The Specter in Fjelkinge

With a glance of unspeakable gratitude he told her the murderer's name, and disappeared beneath the floor without a sound.

The following morning Madame Margaret sent for the sheriff of the district to come to the tavern with some of his people, informed him of what had happened to her during the night, and ordered those present to tear up the floor. And there they found, buried in the earth, the remains of a body and, in a wound in its head, the Countess's ring, and tied about its head, her kerchief. One of the bystanders grew pale at the sight, and fell senseless to the ground. When he came to his senses, he confessed that he had murdered the traveler and robbed him of his belongings. He was condemned to death for his crime, and the body of the murdered man was buried in the village church-yard.

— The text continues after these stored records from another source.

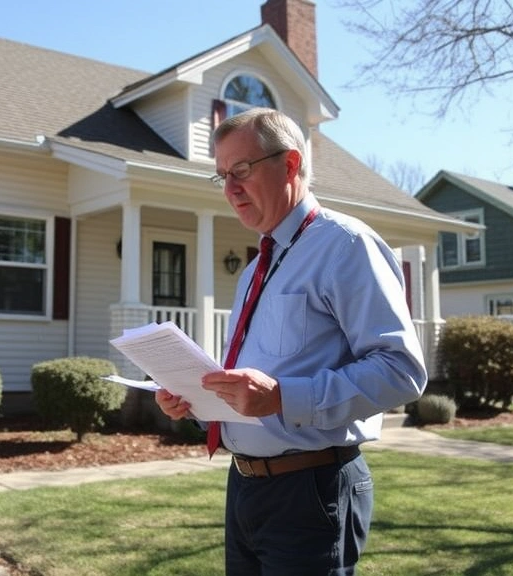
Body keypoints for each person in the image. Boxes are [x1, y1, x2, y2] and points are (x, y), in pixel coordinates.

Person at [154, 107, 427, 575]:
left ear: (292, 164)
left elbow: (400, 370)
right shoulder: (255, 269)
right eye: (221, 176)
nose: (230, 188)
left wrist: (283, 397)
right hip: (244, 487)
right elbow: (259, 381)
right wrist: (199, 403)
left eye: (241, 170)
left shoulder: (345, 245)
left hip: (311, 491)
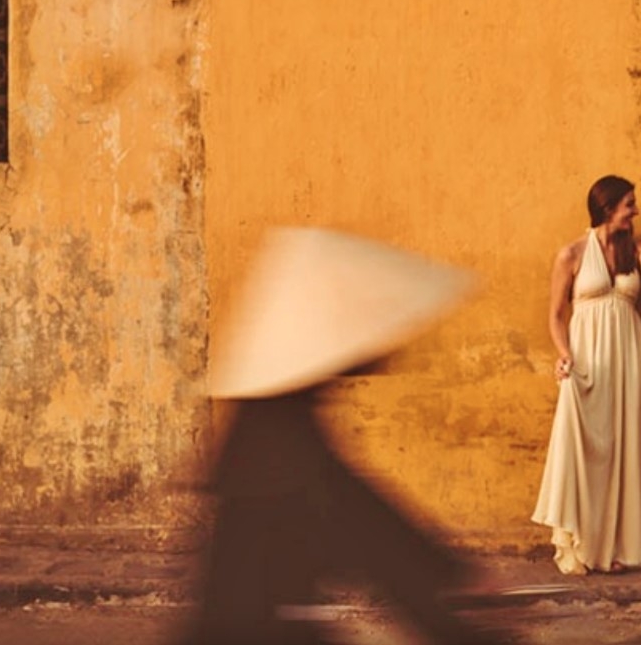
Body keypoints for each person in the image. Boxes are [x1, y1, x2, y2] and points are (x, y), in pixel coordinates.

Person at [184, 227, 509, 645]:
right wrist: (451, 575)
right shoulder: (280, 435)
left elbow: (359, 522)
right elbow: (360, 522)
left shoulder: (273, 414)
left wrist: (444, 574)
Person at [531, 175, 641, 575]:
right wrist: (564, 356)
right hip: (587, 359)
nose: (636, 210)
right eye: (630, 203)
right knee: (590, 449)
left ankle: (625, 546)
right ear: (608, 207)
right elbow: (556, 315)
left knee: (629, 445)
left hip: (628, 355)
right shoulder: (571, 254)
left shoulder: (636, 248)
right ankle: (589, 545)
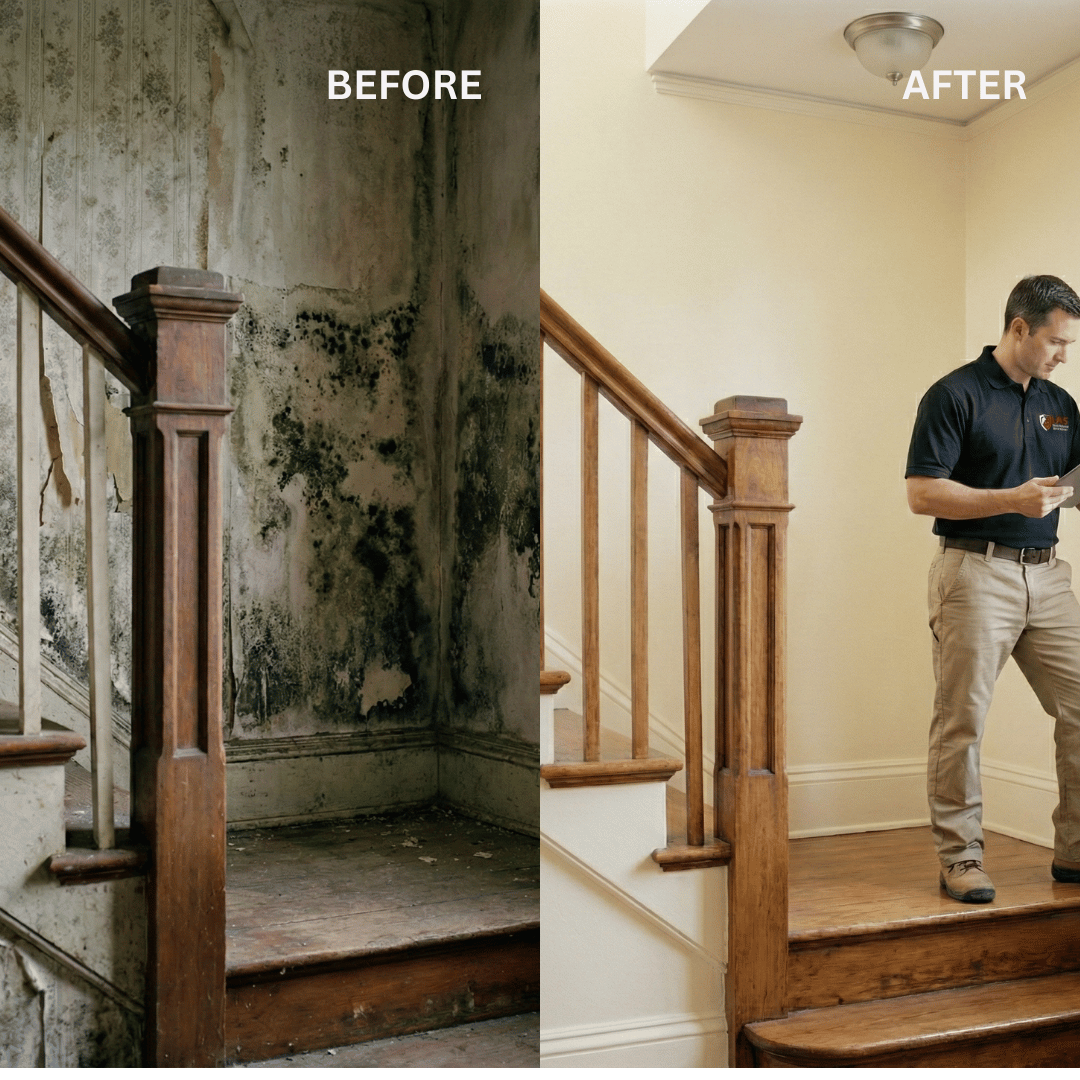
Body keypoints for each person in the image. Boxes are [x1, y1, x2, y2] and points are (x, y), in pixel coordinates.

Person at [906, 275, 1080, 903]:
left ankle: (1075, 852)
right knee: (963, 720)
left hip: (1050, 577)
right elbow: (922, 493)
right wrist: (1012, 498)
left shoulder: (1061, 402)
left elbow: (1072, 486)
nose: (1064, 354)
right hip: (975, 573)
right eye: (1056, 342)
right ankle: (961, 857)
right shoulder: (954, 395)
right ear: (1017, 329)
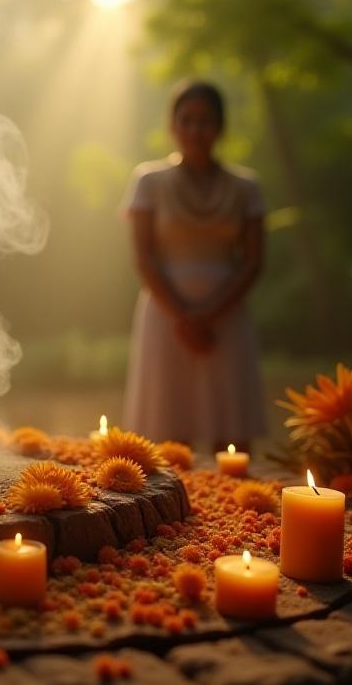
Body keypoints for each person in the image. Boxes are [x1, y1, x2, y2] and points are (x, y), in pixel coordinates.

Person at [120, 81, 267, 452]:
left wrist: (207, 314)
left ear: (220, 126)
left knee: (232, 431)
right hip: (165, 314)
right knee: (168, 428)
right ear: (172, 125)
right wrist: (184, 316)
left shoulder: (245, 187)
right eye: (186, 120)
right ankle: (169, 508)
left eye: (204, 121)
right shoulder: (148, 182)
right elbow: (143, 257)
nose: (195, 130)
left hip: (227, 316)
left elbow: (253, 262)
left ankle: (239, 507)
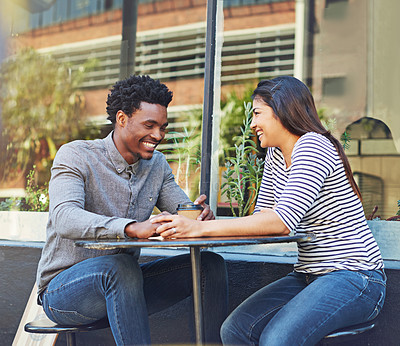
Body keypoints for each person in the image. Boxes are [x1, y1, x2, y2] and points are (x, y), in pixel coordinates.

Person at [152, 76, 386, 345]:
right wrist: (203, 225)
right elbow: (264, 218)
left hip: (356, 276)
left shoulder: (313, 145)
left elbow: (281, 222)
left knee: (276, 340)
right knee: (235, 329)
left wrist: (201, 228)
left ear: (282, 110)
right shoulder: (276, 154)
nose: (252, 124)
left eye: (257, 113)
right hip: (308, 275)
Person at [36, 75, 228, 345]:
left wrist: (198, 218)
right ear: (122, 119)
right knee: (120, 267)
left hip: (125, 286)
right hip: (64, 292)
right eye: (149, 125)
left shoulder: (157, 165)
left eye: (163, 127)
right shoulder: (76, 155)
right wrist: (129, 228)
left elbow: (180, 212)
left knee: (210, 266)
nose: (158, 135)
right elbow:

The ring, of peculiar shape, and its setting bearing a large gray stone, is still preserved in the Barnekow family, and magic virtues in cases of sickness, fire and other misfortunes are ascribed to it. And when one of the Barnekows dies, it is said that a red spot, like a drop of blood, appears on the stone.

NOTE

"The Spectre in Fjelkinge" (Hofberg, p. 21) is founded on the ancient belief that innocent blood which has been shed calls for atonement, and the one who has been unjustly murdered cannot rest until the deed has been brought to light.